C'est le cas avec la crise ukrainienne, dans le domaine qu'elle impacte le plus évidemment : l'énergie. Au cours des derniers mois, les limites du marché en matière énergétique ont été mises en lumière. Par la France pour critiquer les modalités de fixation du prix. Par le Portugal et l'Espagne qui ont obtenu d'être provisoirement placés hors des mécanismes de marché européens. Par l'UE elle-même, la très libérale la Commissaire à la concurrence ayant reconnu les limites du tout marché, alors même que le conseil de l'UE adoptait le 26 juillet un accord portant sur la réduction coordonnée de la demande de gaz.

Pour autant, si l'on veut bien considérer la question énergétique, le rapport au « tout marché », même si l'on fait abstraction de ces périodes de crise exceptionnelle, est loin d'être un long fleuve tranquille. Le rapport à l'énergie de l'UE tangente parfois la contradiction. Qu'on en juge.

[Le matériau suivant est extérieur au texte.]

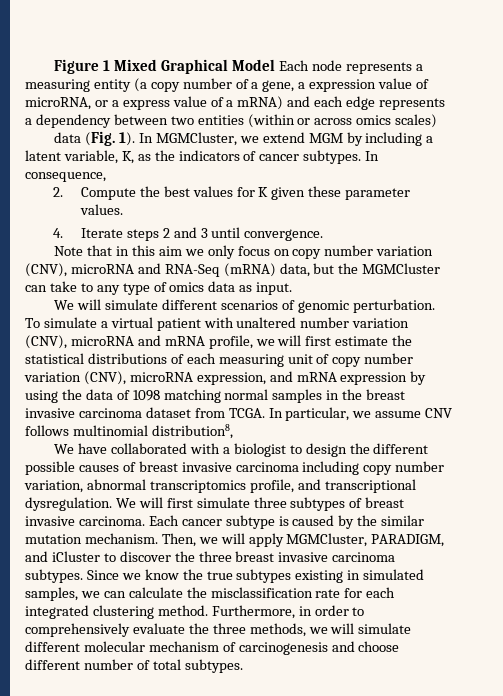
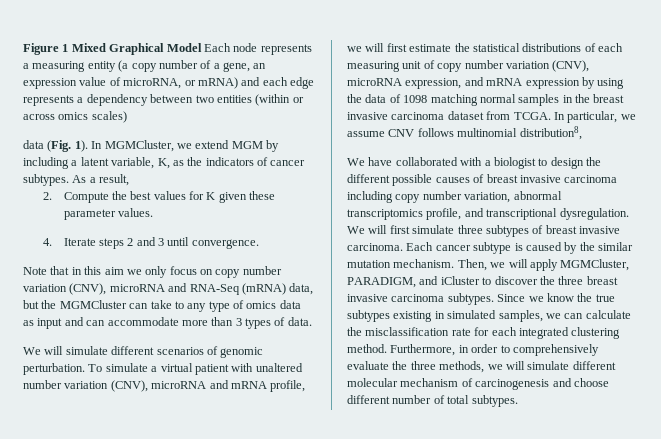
[298,82,306,89] a -> [253,63,267,69] an
[111,96,234,110] a express value of a -> (196, 83) none
[365,151,380,161] [25,172,106,182] In consequence, -> [72,174,130,186] As a result,
[256,282,293,295] input. -> [37,317,312,329] input and can accommodate more than 3 types of data.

D'un côté, l'UE, en matière énergétique, comme dans beaucoup de matière, place le libre marché et la concurrence au premier plan. Ainsi, au cours des vingt dernières années, l'UE a adopté une série de normes (les « paquets énergie ») qui ont ouvert les marchés et mis fin aux monopoles légaux qui prévalaient jusqu'à lors. La Commission, s'appuyant sur sa très puissante Direction générale de la concurrence, a mené une action résolue visant à développer la concurrence, qu'il s'agisse des interdictions en matière d'aides d'État, des procédures antitrust, ou du contrôle des fusions.

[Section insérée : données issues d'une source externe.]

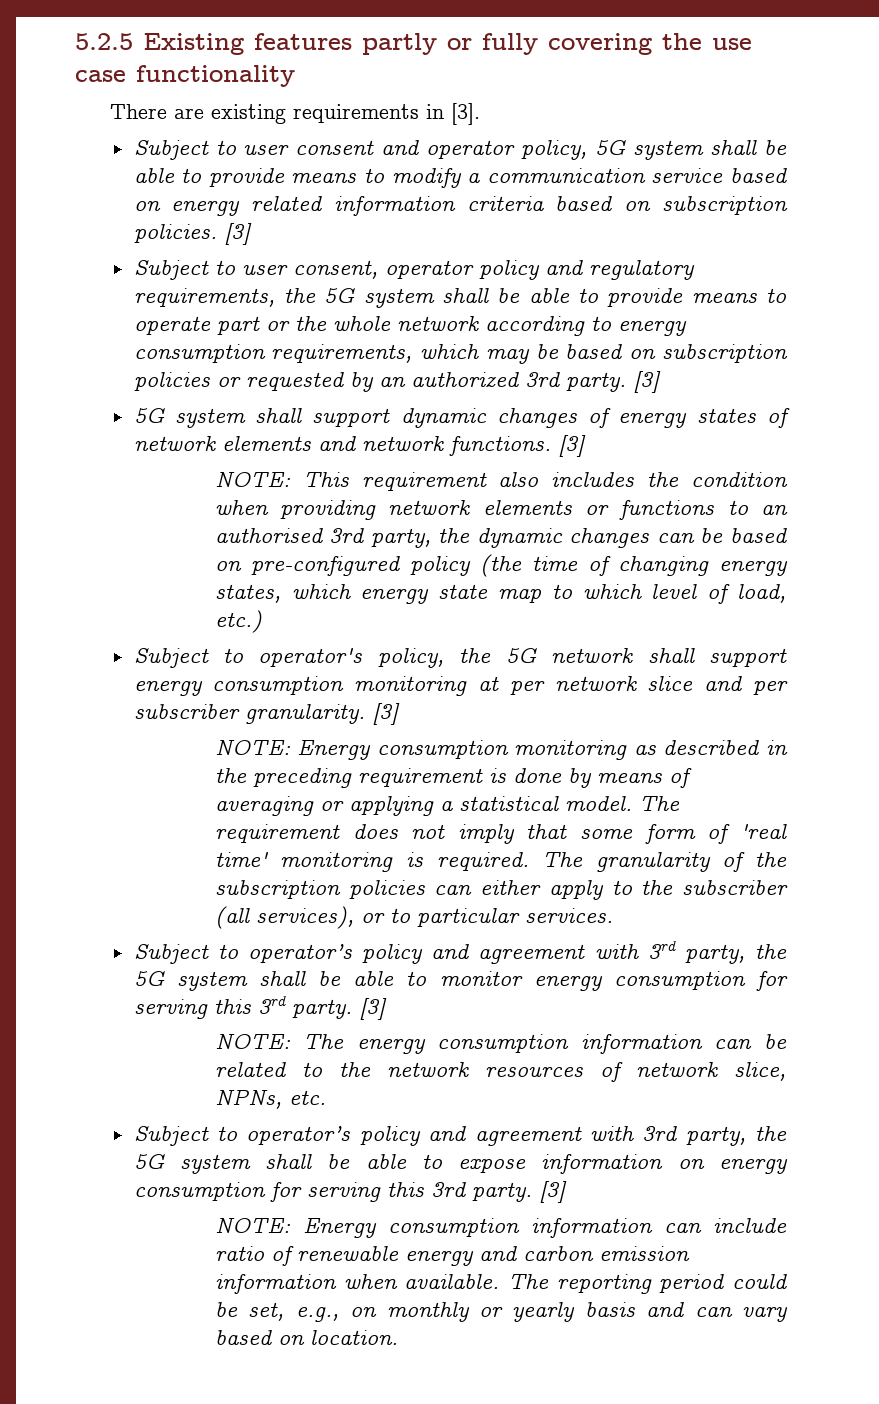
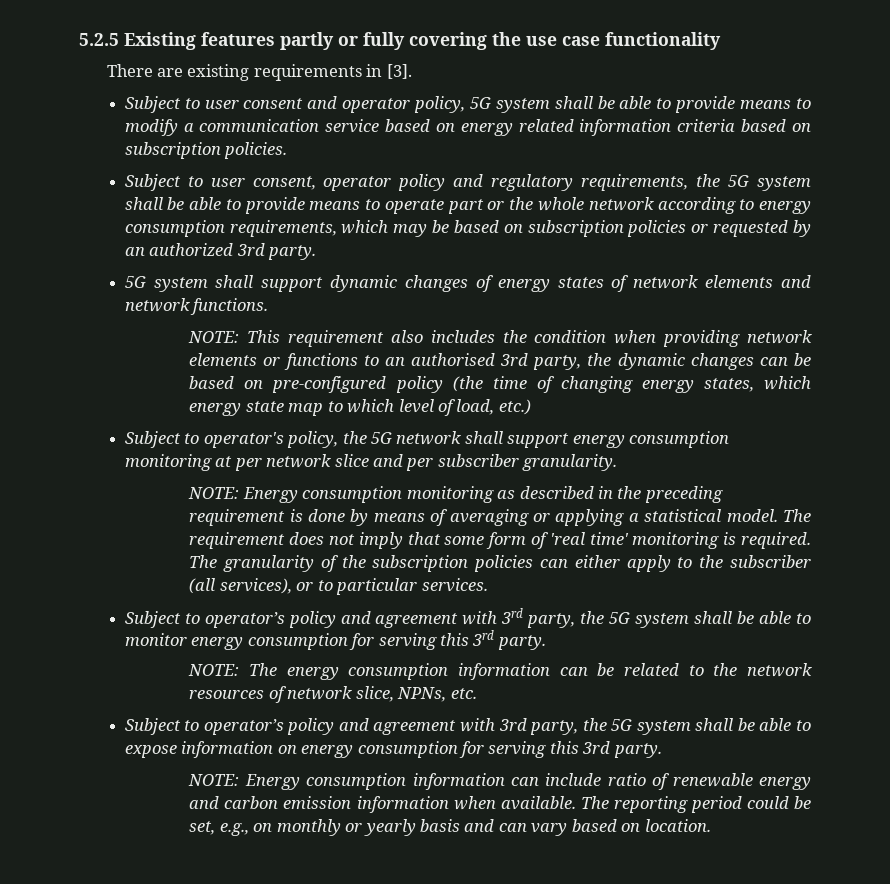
[223,223,252,245] [3] -> (288, 150) none
[632,371,661,393] [3] -> (317, 252) none
[557,435,586,457] [3] -> (269, 306) none
[371,703,400,725] [3] -> (618, 462) none
[358,998,387,1020] [3] -> (546, 642) none
[538,1181,567,1203] [3] -> (662, 750) none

D'un autre côté, la belle cathédrale intellectuelle que constitue la concurrence par les mérites s'est retrouvée confrontée à des limites récurrentes. La plus évidente a été que l'instillation au forceps de la concurrence a eu ses ratés. En France, le développement de la concurrence s'est bien produit : il n'a cependant pas - irritant d'ailleurs une Commission peu désireuse d'admettre qu'un ancien monopole peut aussi s'adapter - eu pour effet une fuite massive des clients vers les nouveaux fournisseurs d'électricité. Il a aussi conduit à l'adoption par la loi NOME de 2010 de l'ARENH (accès régulé à l'électricité nucléaire historique), qui permet jusque 2025 aux fournisseurs alternatifs de s'approvisionner auprès de l'opérateur historique aux conditions fixées par l'État. La complexité et les limites de ce système ne sont pas étrangères aux difficultés qui ont conduit aux décisions récentes concernant EDF, dont le moins que l'on puisse dire est qu'elles ne craignent pas de déroger au tout-marché.

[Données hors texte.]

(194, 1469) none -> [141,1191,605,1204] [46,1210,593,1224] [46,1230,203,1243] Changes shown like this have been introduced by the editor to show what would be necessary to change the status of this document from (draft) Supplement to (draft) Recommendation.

Alors que l'UE est confrontée à une crise énergétique majeure, elle ne peut plus - et ses membres qui conservent une part essentielle de responsabilités en la matière - se tromper. Certains de ces États-membres ont d'ailleurs réalisé des voltefaces brutales. Ainsi l'Allemagne qui a décidé le 6 septembre de reporter la fermeture de deux centrales nucléaires. Ainsi la Suède, qui a annoncé le 14 octobre relancer la construction de centrales nucléaires. L'UE, pour ce qui la concerne, doit trouver le juste milieu entre les gains réels que la concurrence apporte, et la nécessité de prendre en compte les multiples objectifs et contraintes que la question énergétique recèle et que le marché ne peut à lui seul satisfaire : indépendance énergétique, coût pour les populations et les entreprises, protection de l'environnement. Et veiller à ne pas changer les règles dans deux, trois ou cinq ans, car l'énergie est une question de temps long, et les industriels doivent pouvoir se projeter à suffisamment long terme.